Async Support¶

Overview¶

The @track_costs decorator auto-detects async functions and async generators at decoration time. No changes to the decorator call are needed.

Async Functions¶

from llm_toll import track_costs

@track_costs(project="my_app", max_budget=5.00)
async def async_chat(text):
    response = await client.chat.completions.create(
        model="gpt-4o",
        messages=[{"role": "user", "content": text}]
    )
    return response

The decorator wraps the coroutine and:

Runs budget checks via asyncio.to_thread so SQLite queries don't block the event loop
Awaits the wrapped function
Extracts usage from the response
Logs cost via asyncio.to_thread

Async Generators (Streaming)¶

@track_costs(project="my_app")
async def async_stream(text):
    stream = await client.chat.completions.create(
        model="gpt-4o",
        messages=[{"role": "user", "content": text}],
        stream=True,
        stream_options={"include_usage": True},
    )
    async for chunk in stream:
        yield chunk

Async generators are detected via inspect.isasyncgenfunction() and wrapped with the same cost tracking logic as sync streams.

Async Stream Detection¶

When an async coroutine returns an async iterable (rather than being an async generator itself), the decorator detects this and wraps it:

@track_costs(project="my_app")
async def get_stream(text):
    # Returns an async stream object, not an async generator
    return await client.chat.completions.create(
        model="gpt-4o",
        messages=[{"role": "user", "content": text}],
        stream=True,
    )

Async streams are identified by checking for __aiter__ and __anext__ methods.

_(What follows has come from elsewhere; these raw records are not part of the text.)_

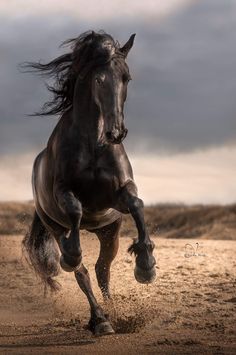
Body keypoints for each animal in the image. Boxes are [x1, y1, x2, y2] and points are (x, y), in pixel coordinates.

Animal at [23, 30, 157, 336]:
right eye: (98, 79)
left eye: (126, 77)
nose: (116, 133)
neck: (94, 143)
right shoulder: (64, 192)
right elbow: (75, 210)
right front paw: (69, 254)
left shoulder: (118, 194)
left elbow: (137, 203)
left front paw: (146, 266)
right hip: (54, 224)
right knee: (83, 273)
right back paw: (100, 319)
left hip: (109, 231)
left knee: (102, 270)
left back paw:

SQLite and the Event Loop¶

All SQLite operations (get_total_cost, log_usage, log_usage_if_within_budget) are wrapped in asyncio.to_thread() so the event loop is never blocked:

# This happens internally:
current_cost = await asyncio.to_thread(store.get_total_cost, project)

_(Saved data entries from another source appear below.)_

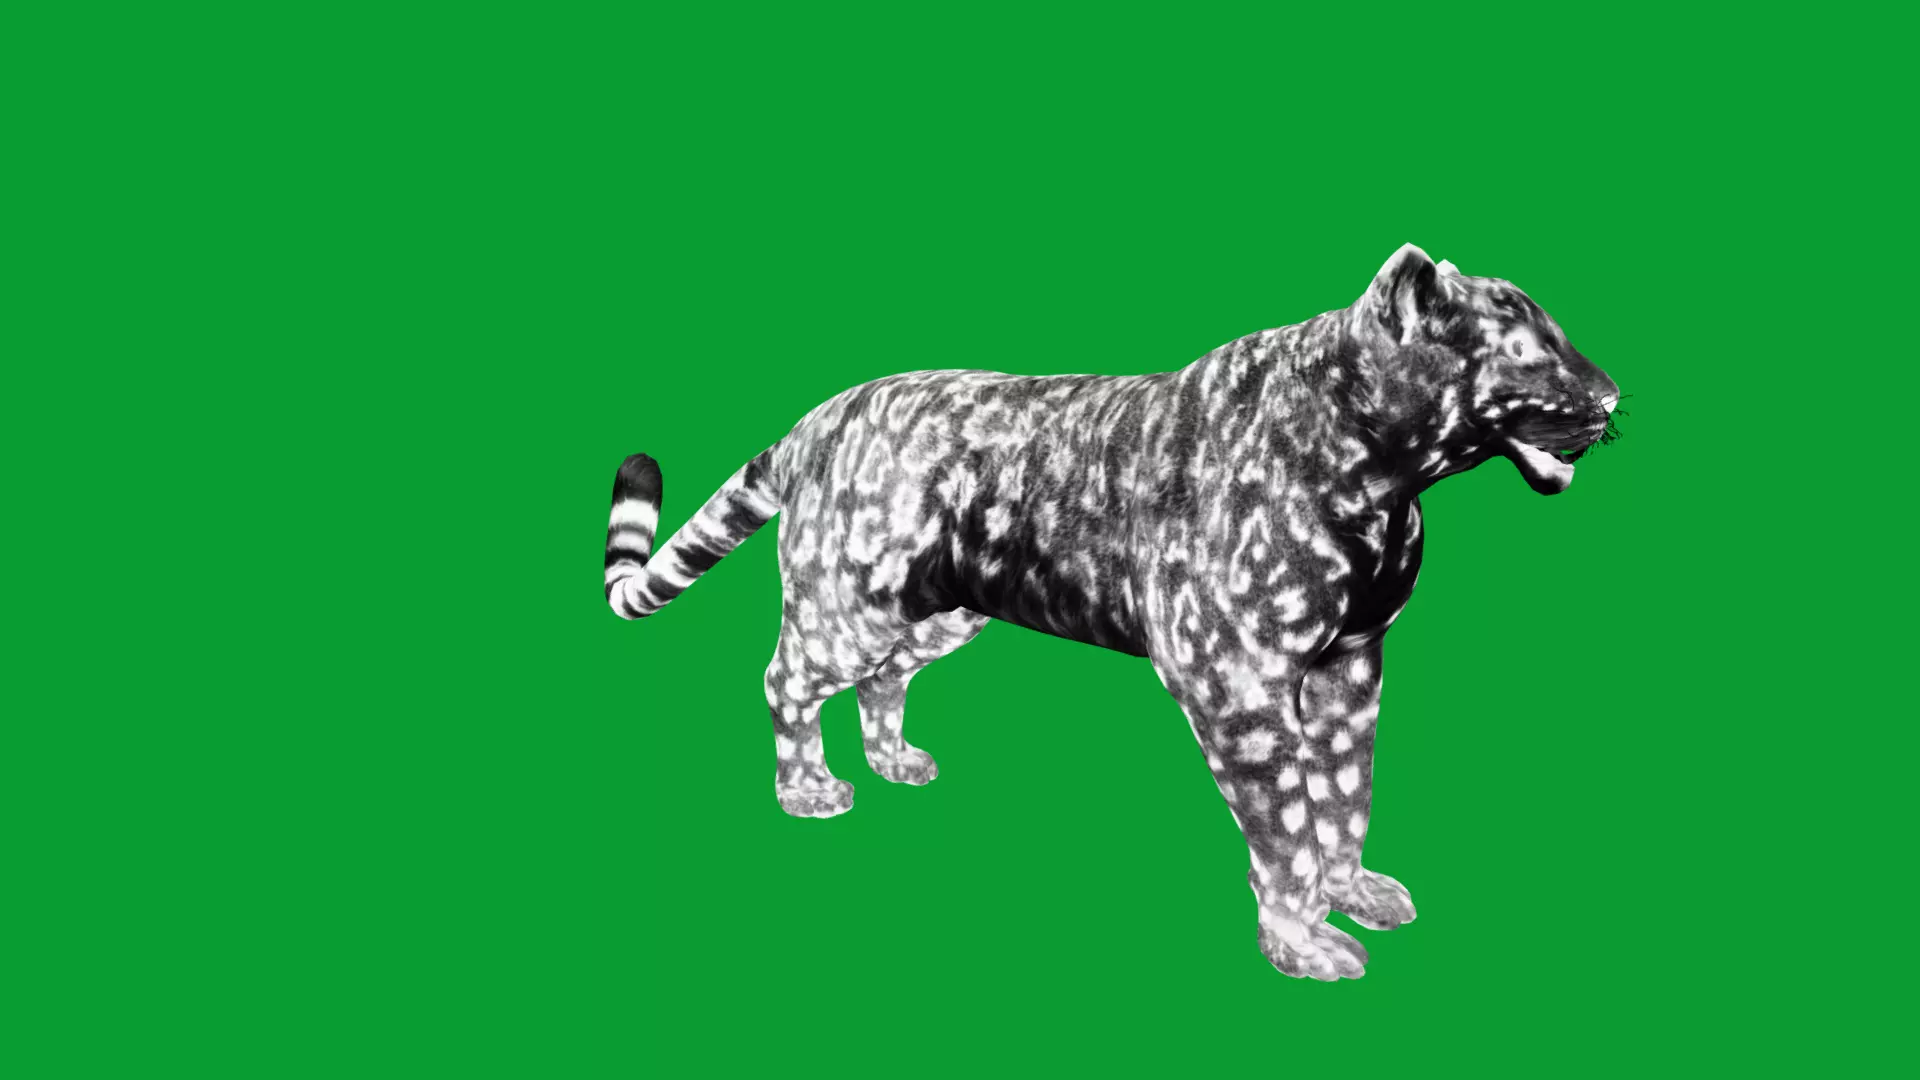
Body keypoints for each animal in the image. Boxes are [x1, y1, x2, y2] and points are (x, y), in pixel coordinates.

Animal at [603, 244, 1621, 980]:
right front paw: (1303, 944)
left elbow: (1345, 793)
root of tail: (817, 419)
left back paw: (896, 761)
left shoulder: (1351, 664)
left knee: (883, 683)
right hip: (848, 607)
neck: (1385, 475)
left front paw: (1357, 890)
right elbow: (1287, 822)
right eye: (1530, 348)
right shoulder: (1239, 684)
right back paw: (809, 790)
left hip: (935, 616)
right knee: (785, 679)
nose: (1614, 400)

The SQLiteStore uses check_same_thread=False and a threading RLock for safe cross-thread access.

Usage with asyncio¶

import asyncio
from llm_toll import track_costs

@track_costs(project="batch", max_budget=10.00)
async def process(item):
    return await client.chat.completions.create(
        model="gpt-4o",
        messages=[{"role": "user", "content": item}]
    )

async def main():
    items = ["item1", "item2", "item3"]
    results = await asyncio.gather(*[process(item) for item in items])

asyncio.run(main())

Note

Budget enforcement is per-project, not per-coroutine. When running concurrent async calls, budget checks are not serialized -- multiple calls may pass the pre-call check simultaneously. The atomic log_usage_if_within_budget transaction provides the final safety net.